A Midsummer Night’s Dream most certainly entertains in exuberant fashion; and if not a perfect production, its spell of enchantment makes for a near perfect midsummer night.

With its fairies and love potions and magic in the forest, Shakespeare’s popular comedy allows for wild interpretation. This time around director Lear deBessonet assembled a dream team of talents to strut their stuff. Led by actors Annaleigh Ashford as Helena, Kristine Nielsen as Puck, Danny Burstein as Nick Bottom and Phylicia Rashad as Titania, the performances are sublime. And the design team crafted a stunning array of costumes, lights and set complete with twinkling trees and even a slide.

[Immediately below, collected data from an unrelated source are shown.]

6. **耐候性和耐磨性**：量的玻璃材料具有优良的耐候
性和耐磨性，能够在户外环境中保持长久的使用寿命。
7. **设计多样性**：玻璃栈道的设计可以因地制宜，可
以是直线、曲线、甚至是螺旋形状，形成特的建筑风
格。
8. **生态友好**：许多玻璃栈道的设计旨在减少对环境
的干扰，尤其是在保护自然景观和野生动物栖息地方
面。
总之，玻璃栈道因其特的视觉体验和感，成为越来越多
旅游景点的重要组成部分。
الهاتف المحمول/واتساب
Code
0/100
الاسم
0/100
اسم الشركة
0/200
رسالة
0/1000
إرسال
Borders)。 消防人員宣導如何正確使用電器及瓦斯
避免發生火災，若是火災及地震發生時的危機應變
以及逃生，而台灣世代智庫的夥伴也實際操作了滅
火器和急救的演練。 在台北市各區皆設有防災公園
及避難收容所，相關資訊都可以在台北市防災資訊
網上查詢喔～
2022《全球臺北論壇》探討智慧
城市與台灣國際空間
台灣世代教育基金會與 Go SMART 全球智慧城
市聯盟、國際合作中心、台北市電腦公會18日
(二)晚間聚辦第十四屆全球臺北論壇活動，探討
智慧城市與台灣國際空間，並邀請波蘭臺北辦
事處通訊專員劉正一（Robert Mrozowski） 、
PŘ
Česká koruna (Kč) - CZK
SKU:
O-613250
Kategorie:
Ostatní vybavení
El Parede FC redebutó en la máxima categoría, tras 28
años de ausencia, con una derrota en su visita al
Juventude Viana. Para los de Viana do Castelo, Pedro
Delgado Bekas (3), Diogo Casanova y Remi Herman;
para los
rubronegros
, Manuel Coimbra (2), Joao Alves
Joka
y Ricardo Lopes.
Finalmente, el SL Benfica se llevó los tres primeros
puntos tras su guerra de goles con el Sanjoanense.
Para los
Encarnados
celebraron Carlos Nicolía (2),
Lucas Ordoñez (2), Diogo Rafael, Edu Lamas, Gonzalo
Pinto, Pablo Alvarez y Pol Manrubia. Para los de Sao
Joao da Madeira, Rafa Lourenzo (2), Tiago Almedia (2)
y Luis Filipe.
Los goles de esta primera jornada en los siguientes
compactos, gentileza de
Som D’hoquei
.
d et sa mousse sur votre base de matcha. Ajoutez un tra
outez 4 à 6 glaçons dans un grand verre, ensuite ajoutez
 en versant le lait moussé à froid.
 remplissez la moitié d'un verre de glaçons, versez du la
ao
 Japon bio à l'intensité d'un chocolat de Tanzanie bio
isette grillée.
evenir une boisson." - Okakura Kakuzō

If it all seems a hodgepodge, it is but a delightful one that holds pleasant surprises. Skewing older with Titania and Oberon, deBessonet cast veteran actors dressed in pajamas to play the fairies. It’s certainly a novel touch while strangely touching.

Original music by Justin Levine raises the tempo with some terrifically jazzy tunes and the mechanicals provide fine comic relief - some of it, the split-your-gut kind.

Danny Burstein as the blustery Pyramus paired with Jeff Hiller’s lisping Thisbee are downright hysterical.

And Annaleigh Ashford proves herself yet again a masterful comedienne, and if she seemed to go overboard, in this show, the more the merrier.

DeBessonet put a feminist spin on the production, with the girls landing on top much of the time. And if there were occasional misses, it mostly hit the bullseye aiming for both heart and funnybone.